A tight budget in '89, too

Like Old Mother Hubbard of nursery rhyme fame, Lt. Gov. Evelyn Murphy may find an empty cupboard if she moves into the Massachusetts executive suite next January. And there may not be much she can do about it, except to initiate what could be a whopping tax boost or massive cuts in state spending - or both.

Neither the governor nor state legislative leaders are ignoring what forecasters now say could be a $414 million shortfall in the state budget for the year ending June 30. But their baling-wire and chewing-gum solution for this year does nothing to put fiscal 1989 in balance.

Impartial observers close to the revenue scene say they doubt the state can make it very far into next year without major tax boosts.

Part of the worsening Massachusetts revenue picture has been painted by tax loopholes, like the one upheld June 9 by the state Supreme Court that allows businesses to deduct out-of-state losses from taxable income earned in the commonwealth.

But much of what has happened can also be traced to the state's living beyond its means while basking in economic prosperity during much of the past decade. State fiscal leaders and lawmakers have largely ignored warnings of stormy days ahead from independent watchdog groups such as the highly respected Massachusetts Taxpayers Foundation (MTF).

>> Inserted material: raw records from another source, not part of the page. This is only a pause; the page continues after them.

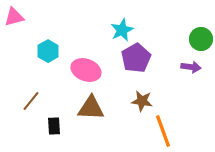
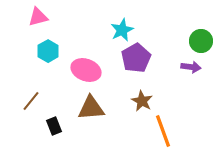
pink triangle: moved 24 px right
green circle: moved 2 px down
brown star: rotated 20 degrees clockwise
brown triangle: rotated 8 degrees counterclockwise
black rectangle: rotated 18 degrees counterclockwise
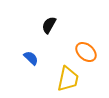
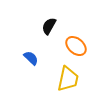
black semicircle: moved 1 px down
orange ellipse: moved 10 px left, 6 px up
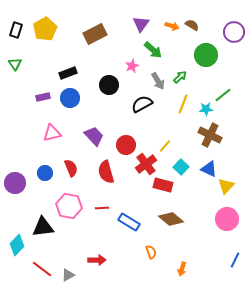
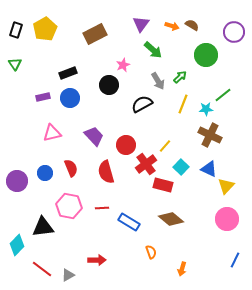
pink star at (132, 66): moved 9 px left, 1 px up
purple circle at (15, 183): moved 2 px right, 2 px up
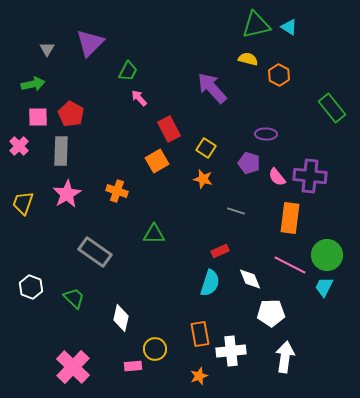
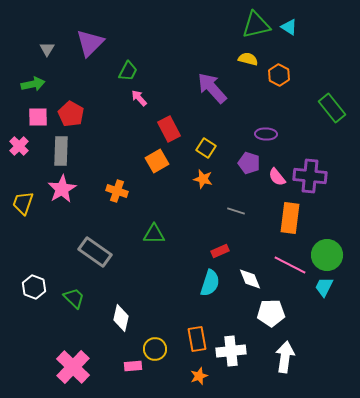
pink star at (67, 194): moved 5 px left, 5 px up
white hexagon at (31, 287): moved 3 px right
orange rectangle at (200, 334): moved 3 px left, 5 px down
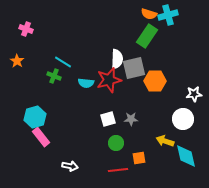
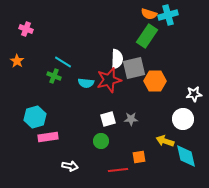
pink rectangle: moved 7 px right; rotated 60 degrees counterclockwise
green circle: moved 15 px left, 2 px up
orange square: moved 1 px up
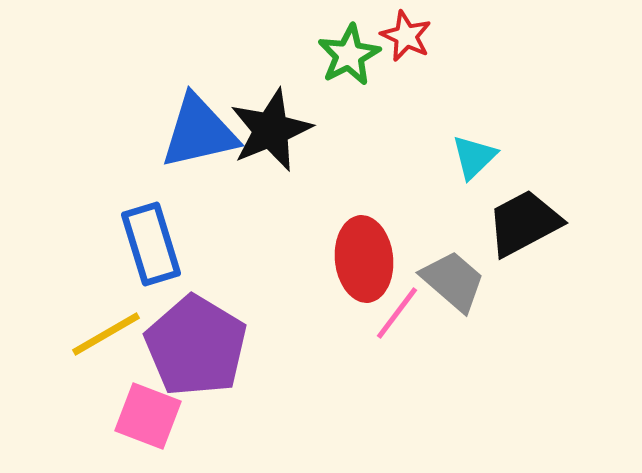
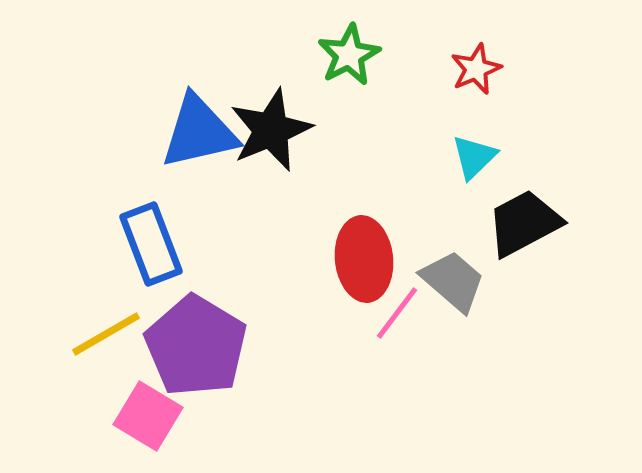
red star: moved 70 px right, 33 px down; rotated 24 degrees clockwise
blue rectangle: rotated 4 degrees counterclockwise
pink square: rotated 10 degrees clockwise
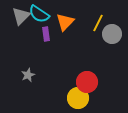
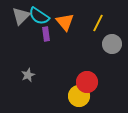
cyan semicircle: moved 2 px down
orange triangle: rotated 24 degrees counterclockwise
gray circle: moved 10 px down
yellow circle: moved 1 px right, 2 px up
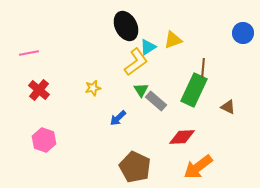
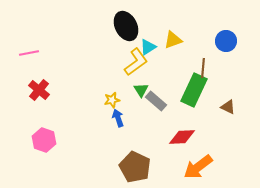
blue circle: moved 17 px left, 8 px down
yellow star: moved 19 px right, 12 px down
blue arrow: rotated 114 degrees clockwise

The shortfall for this year, which just two months ago was forecast at $77 million, has climbed to more than $400 million. Included is the corporate tax loophole that alone could force the state to shell out $92 million in rebates.

Whether new taxes will be needed early next year could depend on the size of the fiscal 1989 budget. The $11.8 billion spending package proposed by Gov. Michael Dukakis in January may be bigger than the commonwealth can afford, especially in view of scaled-down revenue projections. The measure could be $422 million out of balance, Richard Manley, the MTF's president, warned recently.

But Frank Keefe, the state secretary of administration and finance, plays down the chances of a fiscal crisis. He calls the Manley assessment ``premature'' and ``extreme.''

A major contributor to the current crisis has been inaccurate forecasts from the governor's revenue advisory board. That panel, established by law a dozen years ago at the prodding of the MTF, warned early this year that tax collections were leaner than anticipated last July, when the fiscal 1988 budget was approved.

The current situation stems, at least in part, from a spending policy keyed too much to an assumption that revenues would continue to grow. Neither the administration nor the legislature was prepared for a slowdown as they peered through rose-tinted fiscal glasses.

George Merry is a longtime observer of the Massachusetts political scene.